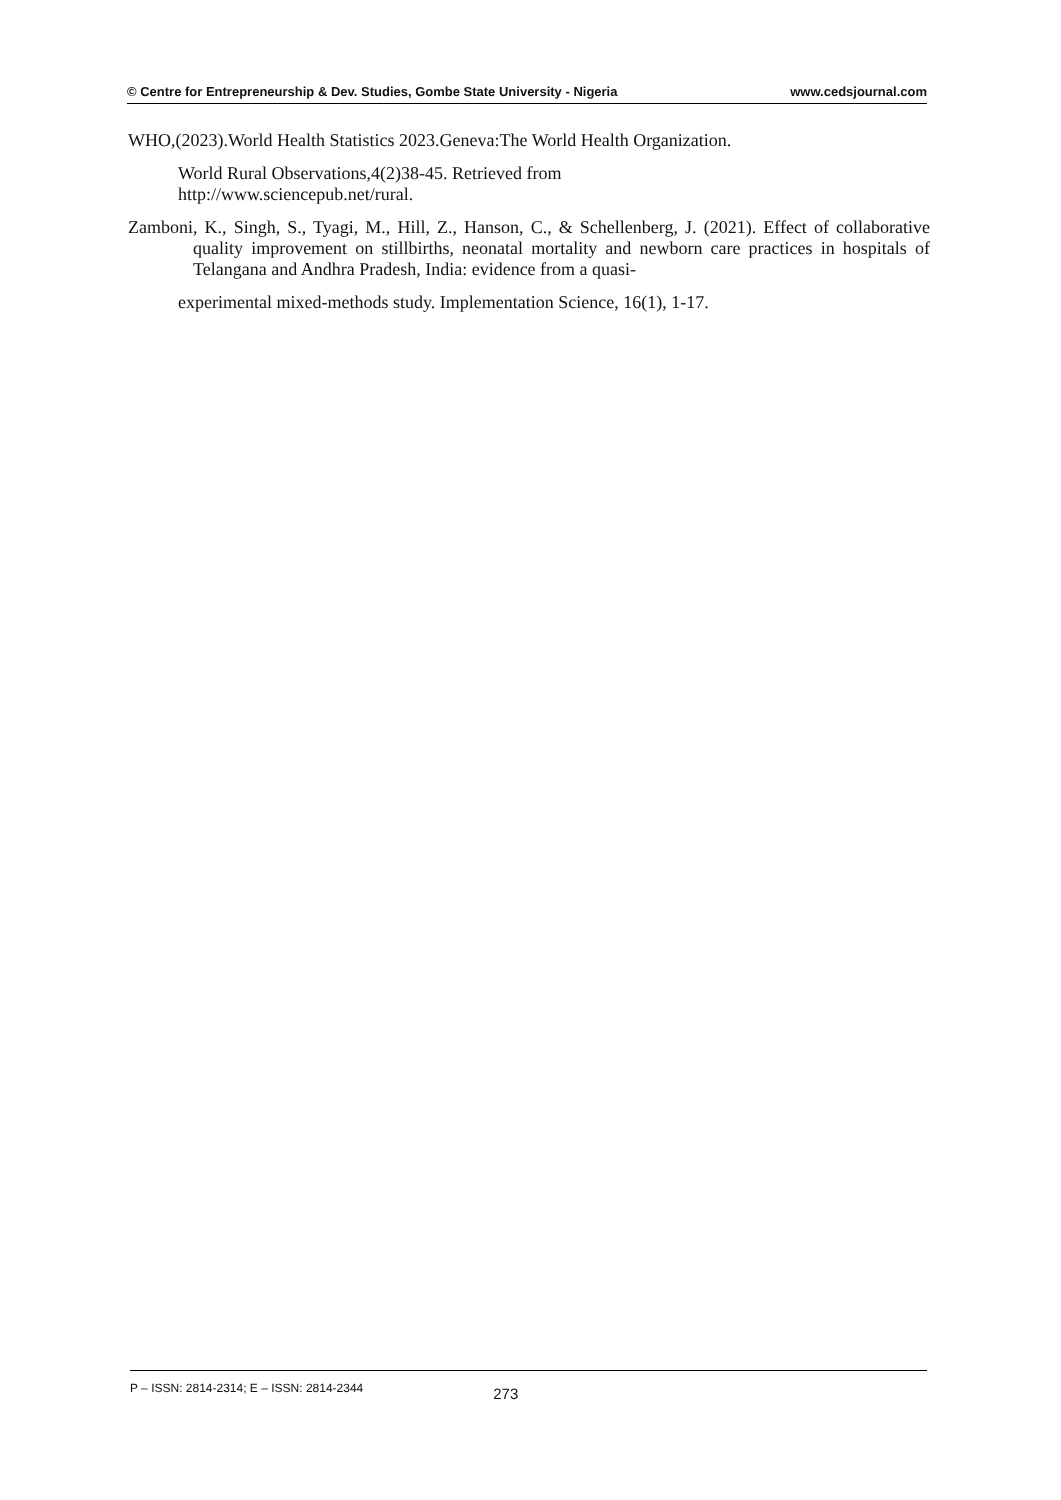© Centre for Entrepreneurship & Dev. Studies, Gombe State University - Nigeria www.cedsjournal.com
WHO,(2023).World Health Statistics 2023.Geneva:The World Health Organization.
World Rural Observations,4(2)38-45. Retrieved from
http://www.sciencepub.net/rural.
Zamboni, K., Singh, S., Tyagi, M., Hill, Z., Hanson, C., & Schellenberg, J. (2021). Effect of collaborative quality improvement on stillbirths, neonatal mortality and newborn care practices in hospitals of Telangana and Andhra Pradesh, India: evidence from a quasi-
experimental mixed-methods study. Implementation Science, 16(1), 1-17.
P – ISSN: 2814-2314; E – ISSN: 2814-2344 273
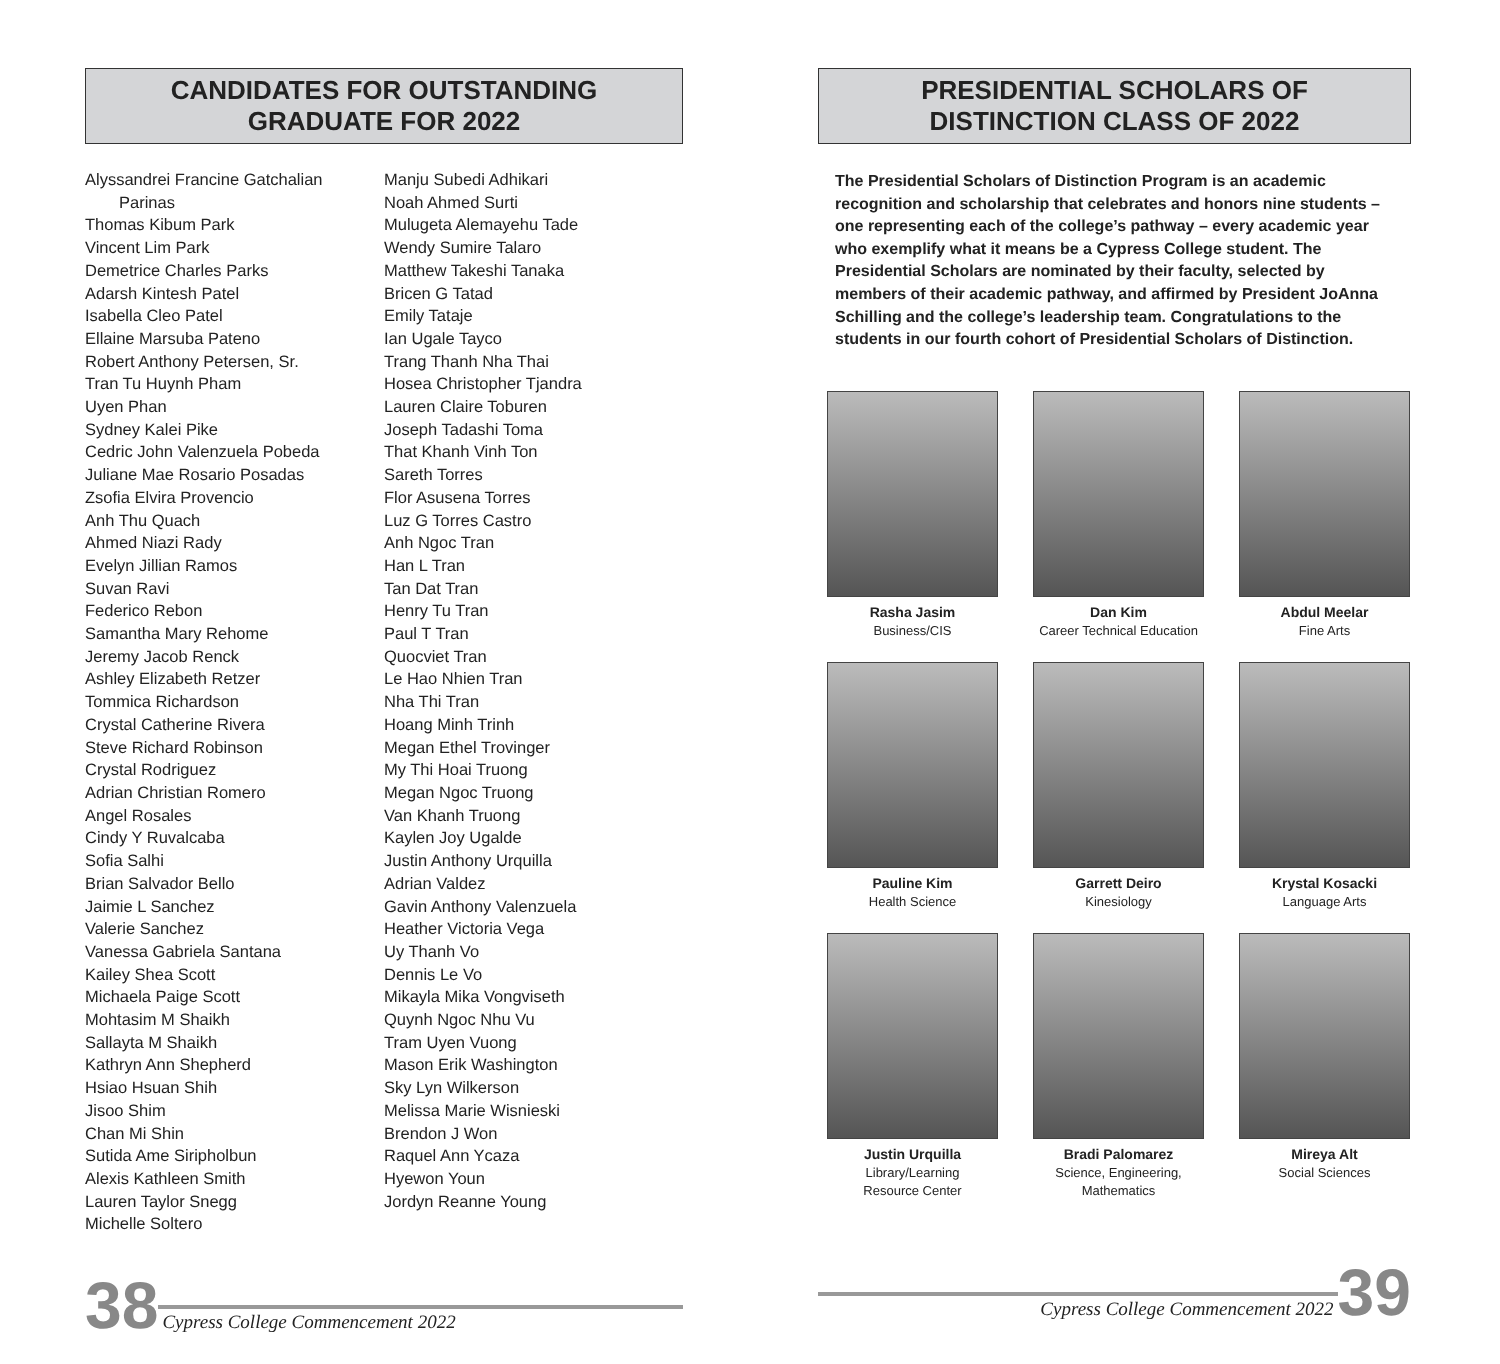CANDIDATES FOR OUTSTANDING
GRADUATE FOR 2022
Alyssandrei Francine Gatchalian
Parinas
Thomas Kibum Park
Vincent Lim Park
Demetrice Charles Parks
Adarsh Kintesh Patel
Isabella Cleo Patel
Ellaine Marsuba Pateno
Robert Anthony Petersen, Sr.
Tran Tu Huynh Pham
Uyen Phan
Sydney Kalei Pike
Cedric John Valenzuela Pobeda
Juliane Mae Rosario Posadas
Zsofia Elvira Provencio
Anh Thu Quach
Ahmed Niazi Rady
Evelyn Jillian Ramos
Suvan Ravi
Federico Rebon
Samantha Mary Rehome
Jeremy Jacob Renck
Ashley Elizabeth Retzer
Tommica Richardson
Crystal Catherine Rivera
Steve Richard Robinson
Crystal Rodriguez
Adrian Christian Romero
Angel Rosales
Cindy Y Ruvalcaba
Sofia Salhi
Brian Salvador Bello
Jaimie L Sanchez
Valerie Sanchez
Vanessa Gabriela Santana
Kailey Shea Scott
Michaela Paige Scott
Mohtasim M Shaikh
Sallayta M Shaikh
Kathryn Ann Shepherd
Hsiao Hsuan Shih
Jisoo Shim
Chan Mi Shin
Sutida Ame Siripholbun
Alexis Kathleen Smith
Lauren Taylor Snegg
Michelle Soltero
Manju Subedi Adhikari
Noah Ahmed Surti
Mulugeta Alemayehu Tade
Wendy Sumire Talaro
Matthew Takeshi Tanaka
Bricen G Tatad
Emily Tataje
Ian Ugale Tayco
Trang Thanh Nha Thai
Hosea Christopher Tjandra
Lauren Claire Toburen
Joseph Tadashi Toma
That Khanh Vinh Ton
Sareth Torres
Flor Asusena Torres
Luz G Torres Castro
Anh Ngoc Tran
Han L Tran
Tan Dat Tran
Henry Tu Tran
Paul T Tran
Quocviet Tran
Le Hao Nhien Tran
Nha Thi Tran
Hoang Minh Trinh
Megan Ethel Trovinger
My Thi Hoai Truong
Megan Ngoc Truong
Van Khanh Truong
Kaylen Joy Ugalde
Justin Anthony Urquilla
Adrian Valdez
Gavin Anthony Valenzuela
Heather Victoria Vega
Uy Thanh Vo
Dennis Le Vo
Mikayla Mika Vongviseth
Quynh Ngoc Nhu Vu
Tram Uyen Vuong
Mason Erik Washington
Sky Lyn Wilkerson
Melissa Marie Wisnieski
Brendon J Won
Raquel Ann Ycaza
Hyewon Youn
Jordyn Reanne Young
38 Cypress College Commencement 2022
PRESIDENTIAL SCHOLARS OF
DISTINCTION CLASS OF 2022
The Presidential Scholars of Distinction Program is an academic recognition and scholarship that celebrates and honors nine students – one representing each of the college’s pathway – every academic year who exemplify what it means be a Cypress College student. The Presidential Scholars are nominated by their faculty, selected by members of their academic pathway, and affirmed by President JoAnna Schilling and the college’s leadership team. Congratulations to the students in our fourth cohort of Presidential Scholars of Distinction.
Rasha Jasim
Business/CIS
Dan Kim
Career Technical Education
Abdul Meelar
Fine Arts
Pauline Kim
Health Science
Garrett Deiro
Kinesiology
Krystal Kosacki
Language Arts
Justin Urquilla
Library/Learning
Resource Center
Bradi Palomarez
Science, Engineering,
Mathematics
Mireya Alt
Social Sciences
Cypress College Commencement 2022 39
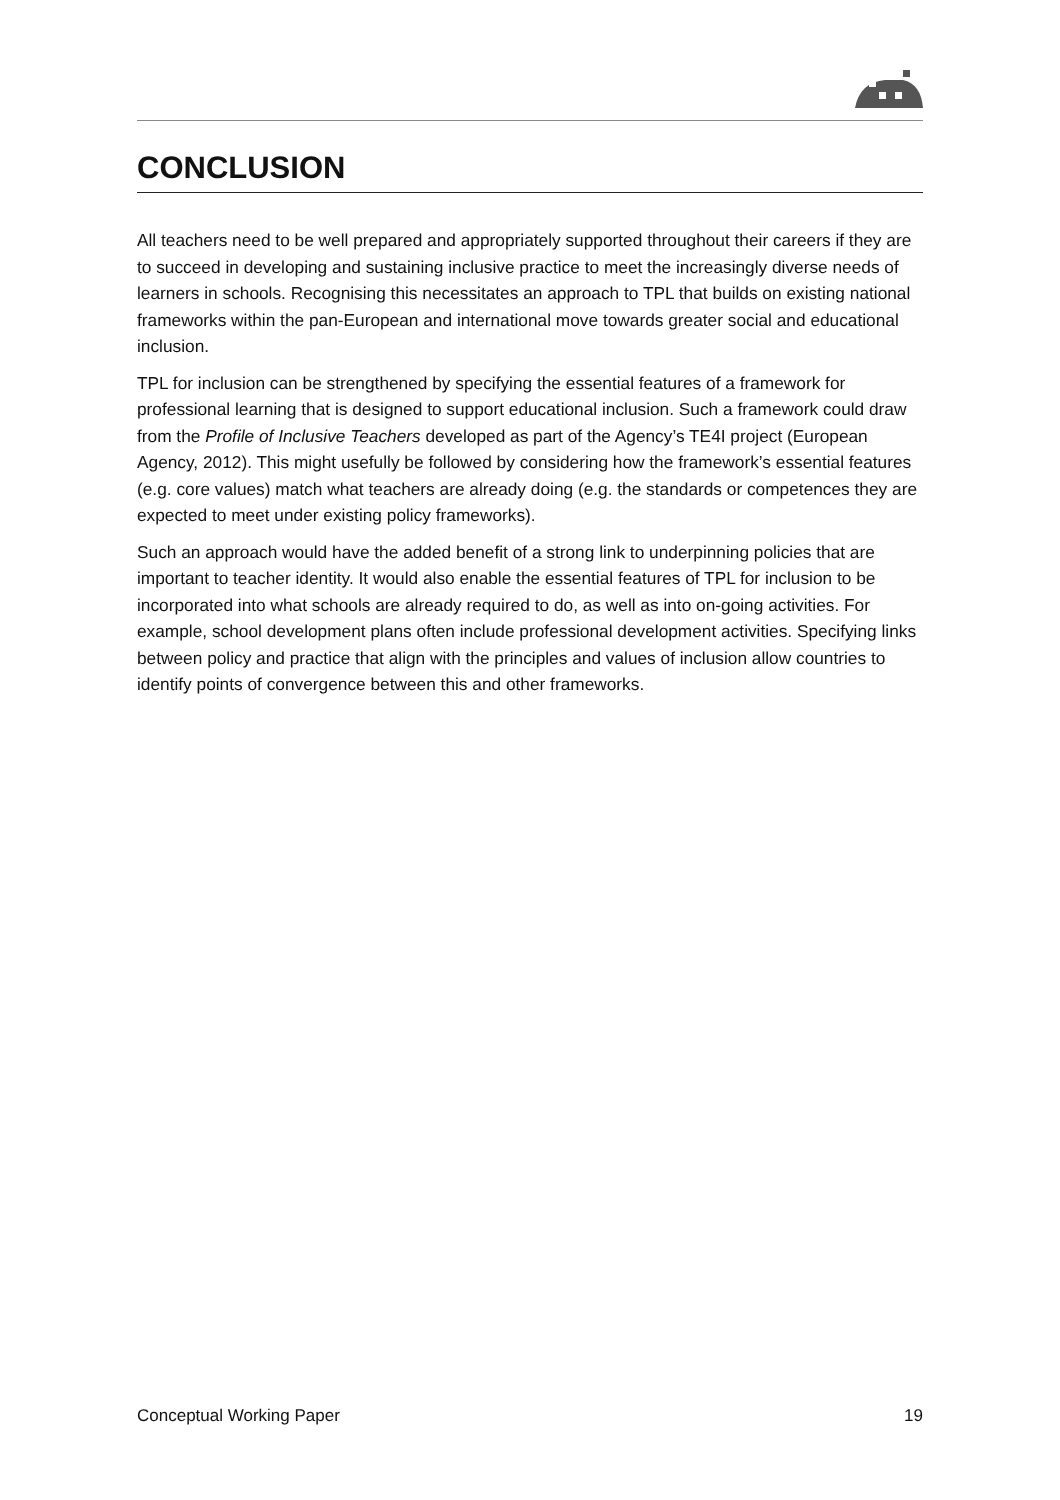CONCLUSION
All teachers need to be well prepared and appropriately supported throughout their careers if they are to succeed in developing and sustaining inclusive practice to meet the increasingly diverse needs of learners in schools. Recognising this necessitates an approach to TPL that builds on existing national frameworks within the pan-European and international move towards greater social and educational inclusion.
TPL for inclusion can be strengthened by specifying the essential features of a framework for professional learning that is designed to support educational inclusion. Such a framework could draw from the Profile of Inclusive Teachers developed as part of the Agency’s TE4I project (European Agency, 2012). This might usefully be followed by considering how the framework’s essential features (e.g. core values) match what teachers are already doing (e.g. the standards or competences they are expected to meet under existing policy frameworks).
Such an approach would have the added benefit of a strong link to underpinning policies that are important to teacher identity. It would also enable the essential features of TPL for inclusion to be incorporated into what schools are already required to do, as well as into on-going activities. For example, school development plans often include professional development activities. Specifying links between policy and practice that align with the principles and values of inclusion allow countries to identify points of convergence between this and other frameworks.
Conceptual Working Paper 19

TASK PROMPT
Within the records above, determine the number of lines that hold the word "World" and return only that value.

WRITTEN ANSWER
2